## WHAT IS EXPECTED
Find the word "Services" in the listing. Copy out each line where it occurs.

*** Opening of EXERCISE MATERIALS ***

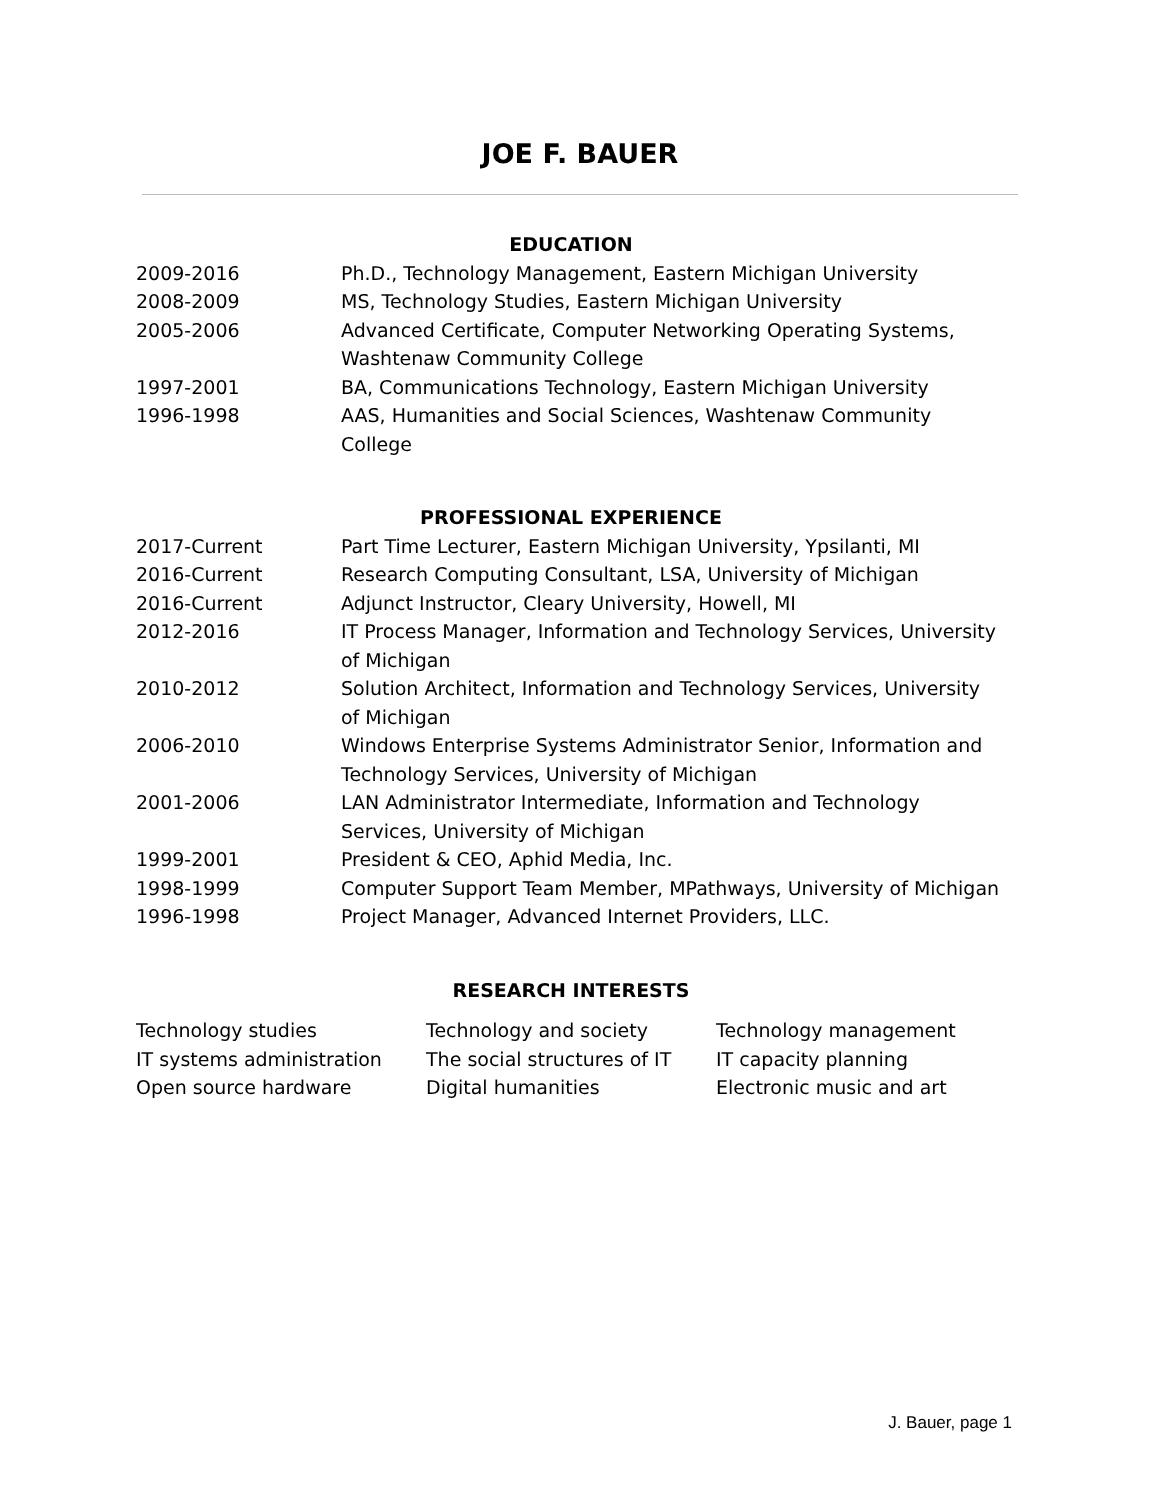JOE F. BAUER
EDUCATION
| 2009-2016 | Ph.D., Technology Management, Eastern Michigan University |
| 2008-2009 | MS, Technology Studies, Eastern Michigan University |
| 2005-2006 | Advanced Certificate, Computer Networking Operating Systems, Washtenaw Community College |
| 1997-2001 | BA, Communications Technology, Eastern Michigan University |
| 1996-1998 | AAS, Humanities and Social Sciences, Washtenaw Community College |
PROFESSIONAL EXPERIENCE
| 2017-Current | Part Time Lecturer, Eastern Michigan University, Ypsilanti, MI |
| 2016-Current | Research Computing Consultant, LSA, University of Michigan |
| 2016-Current | Adjunct Instructor, Cleary University, Howell, MI |
| 2012-2016 | IT Process Manager, Information and Technology Services, University of Michigan |
| 2010-2012 | Solution Architect, Information and Technology Services, University of Michigan |
| 2006-2010 | Windows Enterprise Systems Administrator Senior, Information and Technology Services, University of Michigan |
| 2001-2006 | LAN Administrator Intermediate, Information and Technology Services, University of Michigan |
| 1999-2001 | President & CEO, Aphid Media, Inc. |
| 1998-1999 | Computer Support Team Member, MPathways, University of Michigan |
| 1996-1998 | Project Manager, Advanced Internet Providers, LLC. |
RESEARCH INTERESTS
| Technology studies | Technology and society | Technology management |
| IT systems administration | The social structures of IT | IT capacity planning |
| Open source hardware | Digital humanities | Electronic music and art |
J. Bauer, page 1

*** Close of EXERCISE MATERIALS ***

## SOLUTION TO THE PROBLEM
| 2012-2016 | IT Process Manager, Information and Technology Services, University of Michigan |
| 2010-2012 | Solution Architect, Information and Technology Services, University of Michigan |
| 2006-2010 | Windows Enterprise Systems Administrator Senior, Information and Technology Services, University of Michigan |
| 2001-2006 | LAN Administrator Intermediate, Information and Technology Services, University of Michigan |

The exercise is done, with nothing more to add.